Genomic surveillance activity is a useful tool in epidemiologic investigations and monitoring of virus evolution. This study aimed to describe the COVID-19 outbreaks through SARS-CoV-2 virus genomic surveillance by whole genome sequencing.

METHODS

A cross-sectional study was conducted using archived clinical samples of confirmed laboratory-positive COVID-19 from June 2021 to June 2022 from a tertiary center in Malaysia. The samples were subjected to whole genome sequencing. A phylogenetic tree was constructed using the maximum likelihood method in MEGA 11 software. The clinical data were obtained through paper, electronic, and hospital information systems.

RESULTS

A total of 86 clinical samples were successfully sequenced. The phylogenetic tree revealed seven clusters, consisting of 24 cases. Three clusters were associated with health care workers and health care-associated individuals.

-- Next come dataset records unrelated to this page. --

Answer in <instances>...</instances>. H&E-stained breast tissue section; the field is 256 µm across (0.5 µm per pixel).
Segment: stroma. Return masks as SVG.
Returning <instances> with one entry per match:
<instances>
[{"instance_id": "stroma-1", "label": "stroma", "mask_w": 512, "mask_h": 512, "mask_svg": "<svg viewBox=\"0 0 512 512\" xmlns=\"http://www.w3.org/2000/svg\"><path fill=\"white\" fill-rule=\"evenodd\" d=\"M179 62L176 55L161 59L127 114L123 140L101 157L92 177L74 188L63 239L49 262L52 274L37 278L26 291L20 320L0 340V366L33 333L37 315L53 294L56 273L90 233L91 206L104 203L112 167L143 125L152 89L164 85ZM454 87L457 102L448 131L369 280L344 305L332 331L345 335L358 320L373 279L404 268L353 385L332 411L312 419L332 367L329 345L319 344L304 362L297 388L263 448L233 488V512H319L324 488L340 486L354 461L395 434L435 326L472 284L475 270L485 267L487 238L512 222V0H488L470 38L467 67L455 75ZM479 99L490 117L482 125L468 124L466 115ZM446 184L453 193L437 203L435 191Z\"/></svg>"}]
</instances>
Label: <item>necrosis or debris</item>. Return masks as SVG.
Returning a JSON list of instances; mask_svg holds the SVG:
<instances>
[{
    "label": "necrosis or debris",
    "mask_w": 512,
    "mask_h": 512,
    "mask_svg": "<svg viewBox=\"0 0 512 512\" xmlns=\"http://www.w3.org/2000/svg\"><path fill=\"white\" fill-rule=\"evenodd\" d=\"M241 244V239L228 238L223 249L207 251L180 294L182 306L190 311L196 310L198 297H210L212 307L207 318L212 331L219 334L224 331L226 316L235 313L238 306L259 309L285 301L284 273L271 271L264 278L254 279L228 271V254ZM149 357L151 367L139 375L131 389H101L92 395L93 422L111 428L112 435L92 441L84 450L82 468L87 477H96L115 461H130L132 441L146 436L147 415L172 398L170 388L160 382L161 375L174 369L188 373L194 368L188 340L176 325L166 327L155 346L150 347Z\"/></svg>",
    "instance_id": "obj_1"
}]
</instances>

The SARS-CoV-2 Delta variants were observed in the first three clusters and subsequently replaced with the Omicron variants.

CONCLUSIONS

Whole genome sequencing is robust and reliable, enhancing epidemiologic investigations, leading to the identification of clusters and preventing the spreading of COVID-19 among health care workers. Monitoring of the SARS-CoV-2 variants is necessary to study the viral dynamics and maintain the effectiveness of public health interventions.